Eleonora Baccaro has written to the mayor of Padua, Massimo Bitonci, to complain that her daughter is the only Italian among 66 children at the Quadrifolgio pre-school in the city's Arcella area.
"I'm very concerned about what's happening at Quadrifoglio," she wrote in the letter published by Il Mattino di Padova.
"To me, having a school with 65 foreign children and only one Italian seems like an educational and teaching mistake. The ratio is so disproportionate, we can't even talk about integration. Unless it's integration in reverse, with Italian children being among a large group of foreigners."
Baccarco went on to write that her worries were based on educational and cultural standards and not on racism or "intolerance towards those who come from afar".
"With so many children from a different cultural background, and having a different religion to ours, how can you arrange, for example, any kind of Christmas play inspired by our Catholic faith? This is not good."
Gabriella Balbo, a teacher at the school, told The Local that most of the foreign children at the school were born in Italy and those who weren't are in the minority.
"We have always been multi-ethnic," she said.
"We do our best to welcome all children and have had to come up with strategies to maintain a good level of education and ensure all children are taken care of."
But with more pressure on teachers to respond to the varying needs, Balbo admitted that the school is in dire need of cultural and linguistic mediators.

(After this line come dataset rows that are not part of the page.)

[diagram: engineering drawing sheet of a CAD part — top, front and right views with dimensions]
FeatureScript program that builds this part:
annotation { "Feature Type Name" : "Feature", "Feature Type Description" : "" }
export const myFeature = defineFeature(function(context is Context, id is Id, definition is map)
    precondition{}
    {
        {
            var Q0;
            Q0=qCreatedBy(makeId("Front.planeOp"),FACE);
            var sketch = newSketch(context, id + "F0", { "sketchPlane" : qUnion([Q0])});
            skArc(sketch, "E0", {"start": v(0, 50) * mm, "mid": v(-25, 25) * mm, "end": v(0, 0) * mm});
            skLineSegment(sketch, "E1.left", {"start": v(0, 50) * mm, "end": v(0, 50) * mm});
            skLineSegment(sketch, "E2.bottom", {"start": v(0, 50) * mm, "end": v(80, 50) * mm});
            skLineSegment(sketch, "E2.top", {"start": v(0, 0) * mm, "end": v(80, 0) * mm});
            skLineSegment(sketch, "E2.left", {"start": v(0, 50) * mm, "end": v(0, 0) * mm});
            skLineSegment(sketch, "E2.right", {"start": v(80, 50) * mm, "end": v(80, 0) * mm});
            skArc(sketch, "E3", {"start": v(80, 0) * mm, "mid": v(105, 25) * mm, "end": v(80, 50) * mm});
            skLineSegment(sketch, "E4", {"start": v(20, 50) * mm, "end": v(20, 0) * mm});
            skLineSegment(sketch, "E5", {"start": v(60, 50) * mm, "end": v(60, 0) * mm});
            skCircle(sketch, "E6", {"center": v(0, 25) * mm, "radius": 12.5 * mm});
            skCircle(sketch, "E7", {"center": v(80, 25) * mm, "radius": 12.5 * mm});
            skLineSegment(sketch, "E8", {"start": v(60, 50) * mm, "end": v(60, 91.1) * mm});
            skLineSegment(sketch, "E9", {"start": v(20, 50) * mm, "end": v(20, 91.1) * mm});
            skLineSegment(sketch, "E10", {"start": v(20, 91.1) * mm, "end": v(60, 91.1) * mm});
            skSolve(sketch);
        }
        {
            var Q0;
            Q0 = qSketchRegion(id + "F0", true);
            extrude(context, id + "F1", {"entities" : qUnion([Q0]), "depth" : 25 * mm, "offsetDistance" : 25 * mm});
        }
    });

"The challenge is mainly bureaucratic."
Other teachers at the state school, which takes children aged three to six, reportedly support the mother, with one lamenting the linguistic challenges.
Children in Italy returned to school on Monday.
"On the first day of school a Chinese mother wanted, at all costs, to speak to us teachers about her son, who was in his first year," the teacher was quoted in Il Padova di Mattino as saying.
"The woman had only been in Padua for a short time and didn't speak a word of Italian. So we had to find another Chinese mother to translate."
Padua Mayor Massimo Bitonci, a Northern League (Lega Nord) senator, earlier this year said that crucifixes must be hung on the walls of all schools and offices across the city.
Note: Il Mattino di Padova reported the Italian child in the story as being the mother's son, when in fact it was her daughter.